Osteocyte lacunar and vascular network in tibia mid-diaphysis. (A) Cortical bone segmentation into 4 quadrants (anterior, posterior, lateral, and medial) from the center of mass of each sample (left) and 3-D reconstruction of osteocytes (green) and vascular pores (red) in vehicle-injected and BTX-injected bone (right). (B) Lacunar properties (volume, stretch, density) between vehicle-injected (open circle) and BTX-injected (closed circle) mice in full volume and 4 color-coded quadrants. (C) Vascular pore properties (surface area to bone area, volume to bone area, thickness) in vehicle-injected (open circle) and BTX-injected (closed circle) mice in full volume and 4 color-coded quadrants.

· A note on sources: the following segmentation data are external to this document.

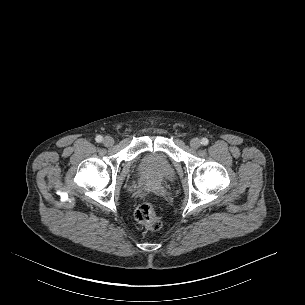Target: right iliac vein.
<instances>
[{
    "mask_svg": "<svg viewBox=\"0 0 305 305\" xmlns=\"http://www.w3.org/2000/svg\"><path fill=\"white\" fill-rule=\"evenodd\" d=\"M103 144L107 147L112 146L114 144V139L111 136H106L103 139Z\"/></svg>",
    "mask_w": 305,
    "mask_h": 305,
    "instance_id": "1",
    "label": "right iliac vein"
}]
</instances>
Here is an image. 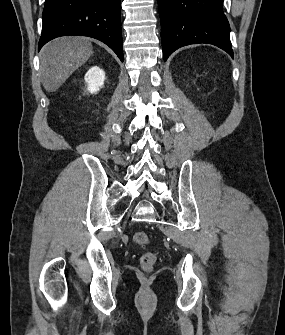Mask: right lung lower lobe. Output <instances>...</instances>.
<instances>
[{"mask_svg": "<svg viewBox=\"0 0 285 335\" xmlns=\"http://www.w3.org/2000/svg\"><path fill=\"white\" fill-rule=\"evenodd\" d=\"M121 0H45L38 50L68 35L88 36L107 44L124 61Z\"/></svg>", "mask_w": 285, "mask_h": 335, "instance_id": "right-lung-lower-lobe-1", "label": "right lung lower lobe"}]
</instances>
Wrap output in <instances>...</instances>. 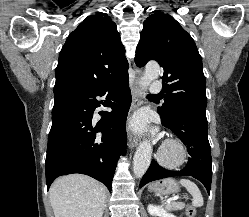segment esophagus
Instances as JSON below:
<instances>
[{
  "mask_svg": "<svg viewBox=\"0 0 249 217\" xmlns=\"http://www.w3.org/2000/svg\"><path fill=\"white\" fill-rule=\"evenodd\" d=\"M142 75V70L140 68H136V78L132 88V104L129 110L128 116V140L132 147H136L139 142V137L133 132L131 128V117L132 114L141 106V85H140V77Z\"/></svg>",
  "mask_w": 249,
  "mask_h": 217,
  "instance_id": "obj_1",
  "label": "esophagus"
}]
</instances>
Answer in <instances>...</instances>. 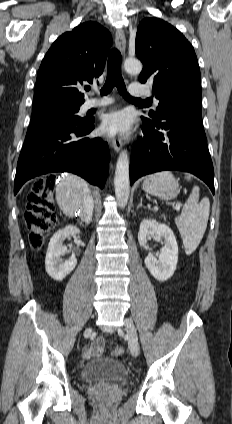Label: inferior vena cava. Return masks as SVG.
Instances as JSON below:
<instances>
[{
  "label": "inferior vena cava",
  "mask_w": 232,
  "mask_h": 424,
  "mask_svg": "<svg viewBox=\"0 0 232 424\" xmlns=\"http://www.w3.org/2000/svg\"><path fill=\"white\" fill-rule=\"evenodd\" d=\"M93 198L90 193H87L84 195L80 209L79 214L83 221L90 222L92 219V213H93Z\"/></svg>",
  "instance_id": "inferior-vena-cava-1"
}]
</instances>
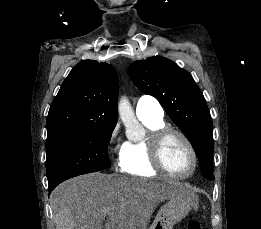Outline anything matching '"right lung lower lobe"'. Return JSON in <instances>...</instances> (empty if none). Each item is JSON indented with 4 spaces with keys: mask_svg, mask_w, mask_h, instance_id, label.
Masks as SVG:
<instances>
[{
    "mask_svg": "<svg viewBox=\"0 0 261 229\" xmlns=\"http://www.w3.org/2000/svg\"><path fill=\"white\" fill-rule=\"evenodd\" d=\"M53 189H54V188H48L49 193H51Z\"/></svg>",
    "mask_w": 261,
    "mask_h": 229,
    "instance_id": "right-lung-lower-lobe-1",
    "label": "right lung lower lobe"
}]
</instances>
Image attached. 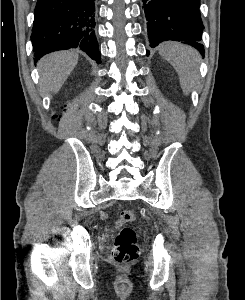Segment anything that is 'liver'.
<instances>
[{
	"label": "liver",
	"instance_id": "1",
	"mask_svg": "<svg viewBox=\"0 0 245 300\" xmlns=\"http://www.w3.org/2000/svg\"><path fill=\"white\" fill-rule=\"evenodd\" d=\"M78 63V54L60 51L38 62L40 87L43 92L56 94Z\"/></svg>",
	"mask_w": 245,
	"mask_h": 300
}]
</instances>
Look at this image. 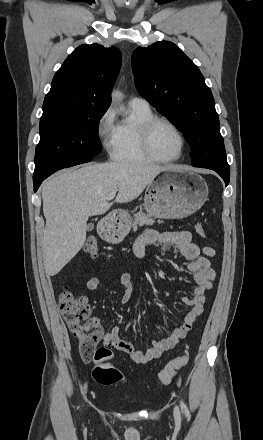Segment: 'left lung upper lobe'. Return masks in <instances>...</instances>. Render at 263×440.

Data presented as means ± SD; ANOVA main effects: (a) treatment, (b) quadrant, and (c) interaction. ^#p < .05; ^##p < .01 indicate significant difference based on Tukey–Kramer post-hoc test.

Figure 7

Osteocyte lacunar and vascular network in tibia proximal metaphysis. (A) Cortical bone segmentation into four quadrants (anterior, posterior, lateral, and medial) from the center of mass of each sample (left) and 3-D reconstruction of osteocytes (green) and vascular pores (red) in vehicle-injected and BTX-injected bone (right). (B) Lacunar properties (volume, stretch, density) between vehicle-injected (open circle) and BTX-injected (closed circle) mice in full volume and 4 color-coded quadrants. (C) Vascular pore properties (surface area to bone area, volume to bone area, and thickness) in vehicle-injected (open circle) and BTX-injected (closed circle) mice in full volume and 4 color-coded quadrants. Data presented as means ± SD; ANOVA main effects: (a) treatment, (b) quadrant, and (c) interaction. ^#p < .05; ^##p < .01 indicate significant difference based on Tukey–Kramer post-hoc test.